Howard earned a BSN from Indiana University of Pennsylvania and an MSN and Ed.D. in higher education administration from the University of Pittsburgh. She is a master trainer for the TeamSTEPPS© evidence-based teamwork training system developed by the Agency for Healthcare Research and Quality and Department of Defense.
The new dean wants to continue to focus on relationships with healthcare providers to give students more clinical opportunities and improve patient safety. Howard plans for the school to expand the use of simulation and similarly innovative teaching methods and provide students more opportunities for global healthcare experiences. Howard will also devote time to boosting fundraising for the school.
“High-quality academic and clinical experiences, with an emphasis on principles of teamwork, are the key to educating our future healthcare providers, which will result in improved patient outcomes and enhanced patient safety. That’s what we deliver to our students at Robert Morris,” said Howard.
Howard replaces as dean Professor of Nursing Lynda Davidson, the school’s founding dean, who has returned to the faculty. Davidson also came to Robert Morris from Pitt in 2004, and became the founding dean of the School of Nursing and Health Sciences three years later. When RMU first offered a nursing program in 2003, 18 students enrolled. In the fall of 2013, enrollment stood at 792.
Highlights of Davidson’s tenure as dean also include the accreditation of all nursing degree programs by the Commission on Collegiate Nursing Education and the launch of the first state Board of Nursing certified doctor of nursing practice degree program. Davidson served as interim provost in 2007, a critical time when RMU was implementing its first strategic plan.
“Lynda is a personal mentor for many, including me. As a visionary leader, she created academic programs that focused on excellence and innovation,” said Howard. “She leaves a strong foundation that will allow Robert Morris to become a nationally recognized leader in nursing and health sciences education.”

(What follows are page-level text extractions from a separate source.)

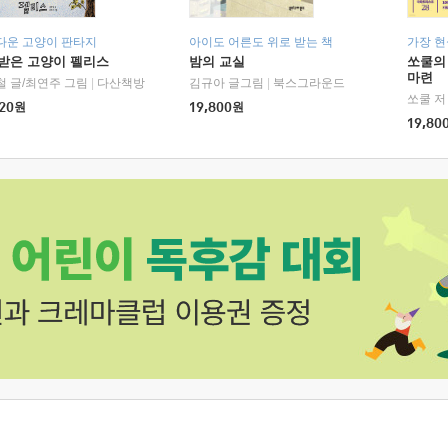
다운 고양이 판타지
아이도 어른도 위로 받는 책
가장 
받은 고양이 펠리스
밤의 교실
쏘쿨의
마련
철 글/최연주 그림
|
다산책방
김규아 글그림
|
북스그라운드
쏘쿨 저
20
원
19,800
원
19,80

ABOUT ROBERT MORRIS UNIVERSITY
Through 60 undergraduate and 20 graduate degree programs across five academic schools, Robert Morris University (RMU) in Pittsburgh, Pa., works to change its students' lives so that they can go out and change the lives of others for the better. More than 5,000 undergraduate and graduate, nontraditional and online students from 37 states and 37 nations are enrolled at RMU, which sits on 230 scenic acres just 20 minutes from downtown Pittsburgh. Emphasizing experiential learning, Robert Morris focuses on professional development, service learning, global awareness, undergraduate research, campus leadership, and cultural experiences, all of which are documented on our innovative Student Engagement Transcript. More than 100 clubs and organizations help students to develop leadership skills, network professionally, and meet friends. RMU also has 16 NCAA Division I athletic programs, including football, men’s and women’s basketball, men’s and women’s ice hockey, and men's and women's lacrosse.